Entries in a dataset
= = = = =

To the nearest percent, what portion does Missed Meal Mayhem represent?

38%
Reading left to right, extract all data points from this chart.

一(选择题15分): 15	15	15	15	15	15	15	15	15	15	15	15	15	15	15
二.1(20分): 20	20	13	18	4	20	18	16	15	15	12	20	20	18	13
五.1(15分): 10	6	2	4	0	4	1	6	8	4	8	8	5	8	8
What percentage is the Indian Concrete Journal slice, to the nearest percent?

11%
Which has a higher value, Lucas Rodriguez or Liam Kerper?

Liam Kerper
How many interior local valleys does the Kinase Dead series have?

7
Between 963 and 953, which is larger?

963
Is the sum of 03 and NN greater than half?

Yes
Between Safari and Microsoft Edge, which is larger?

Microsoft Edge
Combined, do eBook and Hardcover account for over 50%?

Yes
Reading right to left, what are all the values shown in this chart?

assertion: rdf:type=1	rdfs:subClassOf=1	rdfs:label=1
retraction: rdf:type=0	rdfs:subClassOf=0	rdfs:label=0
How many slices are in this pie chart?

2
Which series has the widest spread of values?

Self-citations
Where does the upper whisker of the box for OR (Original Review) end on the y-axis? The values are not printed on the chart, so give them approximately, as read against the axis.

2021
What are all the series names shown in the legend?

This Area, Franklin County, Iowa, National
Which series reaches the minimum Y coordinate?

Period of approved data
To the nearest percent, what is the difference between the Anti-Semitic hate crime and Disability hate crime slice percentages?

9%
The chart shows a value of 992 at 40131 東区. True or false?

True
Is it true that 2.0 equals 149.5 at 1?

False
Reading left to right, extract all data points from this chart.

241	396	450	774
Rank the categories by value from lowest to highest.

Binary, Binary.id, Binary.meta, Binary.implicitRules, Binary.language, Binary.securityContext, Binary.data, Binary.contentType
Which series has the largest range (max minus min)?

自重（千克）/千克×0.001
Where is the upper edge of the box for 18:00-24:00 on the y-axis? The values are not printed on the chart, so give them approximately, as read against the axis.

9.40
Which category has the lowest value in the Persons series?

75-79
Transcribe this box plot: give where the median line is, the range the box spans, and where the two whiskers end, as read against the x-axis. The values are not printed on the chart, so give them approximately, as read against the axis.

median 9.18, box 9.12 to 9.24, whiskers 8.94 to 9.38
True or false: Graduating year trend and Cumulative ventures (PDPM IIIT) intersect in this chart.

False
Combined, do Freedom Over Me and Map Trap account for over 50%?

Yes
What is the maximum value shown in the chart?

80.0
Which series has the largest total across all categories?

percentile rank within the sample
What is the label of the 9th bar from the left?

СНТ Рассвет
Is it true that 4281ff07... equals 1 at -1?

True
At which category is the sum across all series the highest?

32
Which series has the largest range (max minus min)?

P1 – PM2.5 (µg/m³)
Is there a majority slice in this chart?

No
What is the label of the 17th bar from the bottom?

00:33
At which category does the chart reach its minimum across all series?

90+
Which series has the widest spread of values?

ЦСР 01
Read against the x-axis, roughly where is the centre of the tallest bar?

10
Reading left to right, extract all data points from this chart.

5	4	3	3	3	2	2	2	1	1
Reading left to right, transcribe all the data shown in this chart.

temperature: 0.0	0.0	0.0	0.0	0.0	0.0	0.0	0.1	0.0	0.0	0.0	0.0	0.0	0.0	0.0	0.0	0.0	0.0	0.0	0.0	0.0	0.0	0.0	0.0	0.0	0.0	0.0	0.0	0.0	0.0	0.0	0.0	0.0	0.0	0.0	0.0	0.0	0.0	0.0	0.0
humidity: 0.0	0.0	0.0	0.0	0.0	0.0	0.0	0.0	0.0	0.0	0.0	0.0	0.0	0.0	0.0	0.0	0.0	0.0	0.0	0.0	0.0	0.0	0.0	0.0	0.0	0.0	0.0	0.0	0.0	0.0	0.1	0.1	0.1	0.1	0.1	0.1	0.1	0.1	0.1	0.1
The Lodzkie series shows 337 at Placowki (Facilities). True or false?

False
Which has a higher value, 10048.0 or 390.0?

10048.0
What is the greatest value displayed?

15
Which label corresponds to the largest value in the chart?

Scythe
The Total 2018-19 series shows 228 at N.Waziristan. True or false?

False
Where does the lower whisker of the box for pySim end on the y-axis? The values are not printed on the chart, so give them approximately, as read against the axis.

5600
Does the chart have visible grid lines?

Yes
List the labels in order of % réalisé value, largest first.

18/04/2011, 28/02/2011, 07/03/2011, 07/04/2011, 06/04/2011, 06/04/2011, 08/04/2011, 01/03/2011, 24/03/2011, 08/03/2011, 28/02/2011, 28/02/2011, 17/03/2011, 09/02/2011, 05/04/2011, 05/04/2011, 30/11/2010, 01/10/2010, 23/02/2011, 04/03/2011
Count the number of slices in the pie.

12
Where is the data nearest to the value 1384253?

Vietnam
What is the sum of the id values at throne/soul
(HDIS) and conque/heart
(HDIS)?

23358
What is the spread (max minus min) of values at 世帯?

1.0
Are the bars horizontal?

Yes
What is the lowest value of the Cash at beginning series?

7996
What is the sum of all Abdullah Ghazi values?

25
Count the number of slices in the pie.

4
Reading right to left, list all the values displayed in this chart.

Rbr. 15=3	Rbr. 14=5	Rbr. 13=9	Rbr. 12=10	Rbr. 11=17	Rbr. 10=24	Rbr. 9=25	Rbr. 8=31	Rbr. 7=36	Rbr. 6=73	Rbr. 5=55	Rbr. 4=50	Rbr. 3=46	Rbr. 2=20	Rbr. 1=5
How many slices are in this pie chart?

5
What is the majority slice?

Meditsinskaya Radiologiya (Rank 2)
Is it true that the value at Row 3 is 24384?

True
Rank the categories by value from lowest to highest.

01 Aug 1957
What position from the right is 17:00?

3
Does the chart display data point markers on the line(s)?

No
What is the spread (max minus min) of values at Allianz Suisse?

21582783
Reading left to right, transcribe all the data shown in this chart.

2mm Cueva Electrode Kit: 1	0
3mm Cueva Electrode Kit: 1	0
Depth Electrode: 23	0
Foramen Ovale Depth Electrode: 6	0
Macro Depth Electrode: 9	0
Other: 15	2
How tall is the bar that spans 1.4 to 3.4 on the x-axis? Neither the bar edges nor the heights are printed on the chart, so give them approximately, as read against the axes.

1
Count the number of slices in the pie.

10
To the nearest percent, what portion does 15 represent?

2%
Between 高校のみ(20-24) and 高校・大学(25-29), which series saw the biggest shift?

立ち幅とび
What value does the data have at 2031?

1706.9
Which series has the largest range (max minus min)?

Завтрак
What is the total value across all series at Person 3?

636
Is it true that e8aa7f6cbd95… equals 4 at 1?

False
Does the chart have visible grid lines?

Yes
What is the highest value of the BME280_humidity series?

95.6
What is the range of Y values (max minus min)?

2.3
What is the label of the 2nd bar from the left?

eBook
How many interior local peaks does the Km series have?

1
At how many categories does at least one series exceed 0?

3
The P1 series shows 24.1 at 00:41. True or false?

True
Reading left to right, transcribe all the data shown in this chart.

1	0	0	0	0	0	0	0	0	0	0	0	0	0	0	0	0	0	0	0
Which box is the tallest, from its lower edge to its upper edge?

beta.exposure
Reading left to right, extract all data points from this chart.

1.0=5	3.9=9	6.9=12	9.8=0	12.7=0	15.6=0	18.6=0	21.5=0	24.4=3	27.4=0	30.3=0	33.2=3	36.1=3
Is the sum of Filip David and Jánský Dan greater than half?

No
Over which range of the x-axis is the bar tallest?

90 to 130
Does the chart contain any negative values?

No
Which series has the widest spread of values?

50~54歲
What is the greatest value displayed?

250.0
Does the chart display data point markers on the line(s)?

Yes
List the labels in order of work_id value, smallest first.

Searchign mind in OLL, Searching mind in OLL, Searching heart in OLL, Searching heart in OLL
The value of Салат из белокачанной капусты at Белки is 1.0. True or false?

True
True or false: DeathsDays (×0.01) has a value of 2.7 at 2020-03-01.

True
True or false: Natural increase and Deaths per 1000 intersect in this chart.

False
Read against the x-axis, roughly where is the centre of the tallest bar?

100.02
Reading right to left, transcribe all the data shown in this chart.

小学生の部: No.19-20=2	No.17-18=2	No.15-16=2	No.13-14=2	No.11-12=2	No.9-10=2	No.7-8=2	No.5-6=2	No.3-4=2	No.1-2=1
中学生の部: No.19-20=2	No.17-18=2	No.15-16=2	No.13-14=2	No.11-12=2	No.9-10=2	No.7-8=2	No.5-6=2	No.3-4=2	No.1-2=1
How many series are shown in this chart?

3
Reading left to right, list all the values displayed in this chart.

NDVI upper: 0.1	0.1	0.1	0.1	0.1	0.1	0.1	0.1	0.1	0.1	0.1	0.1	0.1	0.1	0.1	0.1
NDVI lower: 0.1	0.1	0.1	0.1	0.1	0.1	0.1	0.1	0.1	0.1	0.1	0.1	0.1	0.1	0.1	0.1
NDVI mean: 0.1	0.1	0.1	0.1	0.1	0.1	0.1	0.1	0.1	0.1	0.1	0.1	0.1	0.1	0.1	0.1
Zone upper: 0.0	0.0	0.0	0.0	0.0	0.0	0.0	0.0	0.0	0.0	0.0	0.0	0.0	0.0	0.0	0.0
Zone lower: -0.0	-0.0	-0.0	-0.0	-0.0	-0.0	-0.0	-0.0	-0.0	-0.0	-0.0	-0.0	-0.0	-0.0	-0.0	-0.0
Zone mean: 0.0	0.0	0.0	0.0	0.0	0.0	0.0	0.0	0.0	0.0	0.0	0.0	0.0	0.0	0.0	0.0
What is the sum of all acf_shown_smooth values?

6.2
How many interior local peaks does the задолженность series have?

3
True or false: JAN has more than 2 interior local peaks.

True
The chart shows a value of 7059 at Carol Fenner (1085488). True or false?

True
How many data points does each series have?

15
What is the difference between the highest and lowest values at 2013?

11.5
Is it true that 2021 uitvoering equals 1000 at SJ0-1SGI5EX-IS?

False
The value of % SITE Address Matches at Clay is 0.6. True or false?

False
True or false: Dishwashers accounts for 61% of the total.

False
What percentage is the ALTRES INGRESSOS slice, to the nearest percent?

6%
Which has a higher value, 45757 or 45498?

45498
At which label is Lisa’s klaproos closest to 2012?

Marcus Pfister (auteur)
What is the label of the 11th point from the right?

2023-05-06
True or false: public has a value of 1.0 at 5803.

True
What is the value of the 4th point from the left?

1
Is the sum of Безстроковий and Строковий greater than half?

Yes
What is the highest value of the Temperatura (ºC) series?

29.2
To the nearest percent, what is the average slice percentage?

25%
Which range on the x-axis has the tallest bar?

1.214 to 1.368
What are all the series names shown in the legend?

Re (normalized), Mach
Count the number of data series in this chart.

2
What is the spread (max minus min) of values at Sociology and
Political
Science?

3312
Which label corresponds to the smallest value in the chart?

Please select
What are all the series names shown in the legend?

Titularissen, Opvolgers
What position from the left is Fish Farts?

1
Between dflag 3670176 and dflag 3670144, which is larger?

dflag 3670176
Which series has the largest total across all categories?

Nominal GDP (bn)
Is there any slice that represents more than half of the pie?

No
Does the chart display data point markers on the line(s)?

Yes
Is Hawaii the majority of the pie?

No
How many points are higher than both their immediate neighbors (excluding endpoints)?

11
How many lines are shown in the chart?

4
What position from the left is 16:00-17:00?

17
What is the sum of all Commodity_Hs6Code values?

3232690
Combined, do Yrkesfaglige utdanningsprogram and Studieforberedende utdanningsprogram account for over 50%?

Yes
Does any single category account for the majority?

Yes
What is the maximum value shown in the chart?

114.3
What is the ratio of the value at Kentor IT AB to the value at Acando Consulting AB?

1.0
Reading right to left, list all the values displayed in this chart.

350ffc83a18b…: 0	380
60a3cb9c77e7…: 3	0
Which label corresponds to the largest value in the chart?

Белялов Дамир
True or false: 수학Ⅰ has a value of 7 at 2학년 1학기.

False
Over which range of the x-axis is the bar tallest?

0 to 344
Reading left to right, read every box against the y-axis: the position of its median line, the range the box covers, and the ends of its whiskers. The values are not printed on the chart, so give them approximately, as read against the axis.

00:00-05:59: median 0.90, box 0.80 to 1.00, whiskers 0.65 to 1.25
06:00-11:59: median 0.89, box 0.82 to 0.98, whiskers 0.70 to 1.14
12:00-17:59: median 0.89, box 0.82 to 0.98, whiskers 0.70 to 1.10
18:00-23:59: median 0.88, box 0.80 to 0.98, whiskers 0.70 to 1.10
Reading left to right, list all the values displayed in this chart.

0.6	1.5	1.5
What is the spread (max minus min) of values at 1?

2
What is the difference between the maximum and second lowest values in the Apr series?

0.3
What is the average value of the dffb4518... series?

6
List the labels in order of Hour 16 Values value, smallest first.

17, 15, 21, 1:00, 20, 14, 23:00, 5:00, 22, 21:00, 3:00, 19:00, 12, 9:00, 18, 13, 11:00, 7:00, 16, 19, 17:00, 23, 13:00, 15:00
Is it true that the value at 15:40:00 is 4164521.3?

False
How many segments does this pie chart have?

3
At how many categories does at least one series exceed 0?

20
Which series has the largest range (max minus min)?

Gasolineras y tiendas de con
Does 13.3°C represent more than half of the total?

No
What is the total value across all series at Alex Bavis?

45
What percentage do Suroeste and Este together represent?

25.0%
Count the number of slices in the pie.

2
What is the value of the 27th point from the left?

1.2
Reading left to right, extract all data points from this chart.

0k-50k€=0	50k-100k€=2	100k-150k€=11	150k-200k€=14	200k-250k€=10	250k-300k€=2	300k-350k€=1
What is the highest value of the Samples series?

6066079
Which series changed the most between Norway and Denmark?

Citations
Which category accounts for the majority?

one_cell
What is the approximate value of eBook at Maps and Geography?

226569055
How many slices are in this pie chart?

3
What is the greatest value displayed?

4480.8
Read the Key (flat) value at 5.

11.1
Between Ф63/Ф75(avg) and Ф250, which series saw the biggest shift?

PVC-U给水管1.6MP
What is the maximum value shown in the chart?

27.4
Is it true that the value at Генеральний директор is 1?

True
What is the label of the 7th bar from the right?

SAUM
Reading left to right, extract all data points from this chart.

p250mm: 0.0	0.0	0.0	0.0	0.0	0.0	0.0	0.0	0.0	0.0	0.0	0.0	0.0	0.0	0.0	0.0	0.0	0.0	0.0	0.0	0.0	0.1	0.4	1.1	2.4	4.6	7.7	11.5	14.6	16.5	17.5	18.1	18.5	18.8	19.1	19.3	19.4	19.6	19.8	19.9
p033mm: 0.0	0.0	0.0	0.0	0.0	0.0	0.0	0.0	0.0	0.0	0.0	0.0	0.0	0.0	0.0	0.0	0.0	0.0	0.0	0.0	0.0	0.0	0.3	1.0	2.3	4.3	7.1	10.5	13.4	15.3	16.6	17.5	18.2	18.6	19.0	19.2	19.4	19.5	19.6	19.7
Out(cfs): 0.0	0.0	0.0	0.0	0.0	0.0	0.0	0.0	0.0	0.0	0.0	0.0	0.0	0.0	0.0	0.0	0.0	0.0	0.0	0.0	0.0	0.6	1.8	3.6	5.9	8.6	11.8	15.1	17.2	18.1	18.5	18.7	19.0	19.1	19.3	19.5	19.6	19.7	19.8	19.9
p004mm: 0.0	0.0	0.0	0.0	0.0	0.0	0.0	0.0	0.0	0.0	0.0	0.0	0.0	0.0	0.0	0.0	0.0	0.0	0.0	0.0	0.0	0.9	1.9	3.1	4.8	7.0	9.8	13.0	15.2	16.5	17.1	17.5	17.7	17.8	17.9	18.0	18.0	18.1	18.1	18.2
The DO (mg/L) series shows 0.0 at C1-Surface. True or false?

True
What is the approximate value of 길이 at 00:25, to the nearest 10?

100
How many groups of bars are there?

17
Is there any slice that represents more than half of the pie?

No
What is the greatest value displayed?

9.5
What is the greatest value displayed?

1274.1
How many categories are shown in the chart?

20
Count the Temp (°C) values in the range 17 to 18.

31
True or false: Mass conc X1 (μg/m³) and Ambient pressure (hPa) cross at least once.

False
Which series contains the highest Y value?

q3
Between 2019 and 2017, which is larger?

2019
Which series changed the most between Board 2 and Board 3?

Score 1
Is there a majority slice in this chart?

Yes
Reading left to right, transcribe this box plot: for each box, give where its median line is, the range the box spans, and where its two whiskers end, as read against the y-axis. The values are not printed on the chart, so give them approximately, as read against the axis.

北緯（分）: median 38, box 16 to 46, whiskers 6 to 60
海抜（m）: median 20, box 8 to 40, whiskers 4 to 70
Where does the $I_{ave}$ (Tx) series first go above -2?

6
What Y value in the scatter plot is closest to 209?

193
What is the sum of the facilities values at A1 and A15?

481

= = = = =

▶ Exercise instructions: Reproduce verbatim the lines from the one containing "Marcus Pfister (auteur)" through the one containing "To the nearest percent, what is the average", both included.

▶ Response box:
Marcus Pfister (auteur)
What is the label of the 11th point from the right?

2023-05-06
True or false: public has a value of 1.0 at 5803.

True
What is the value of the 4th point from the left?

1
Is the sum of Безстроковий and Строковий greater than half?

Yes
What is the highest value of the Temperatura (ºC) series?

29.2
To the nearest percent, what is the average slice percentage?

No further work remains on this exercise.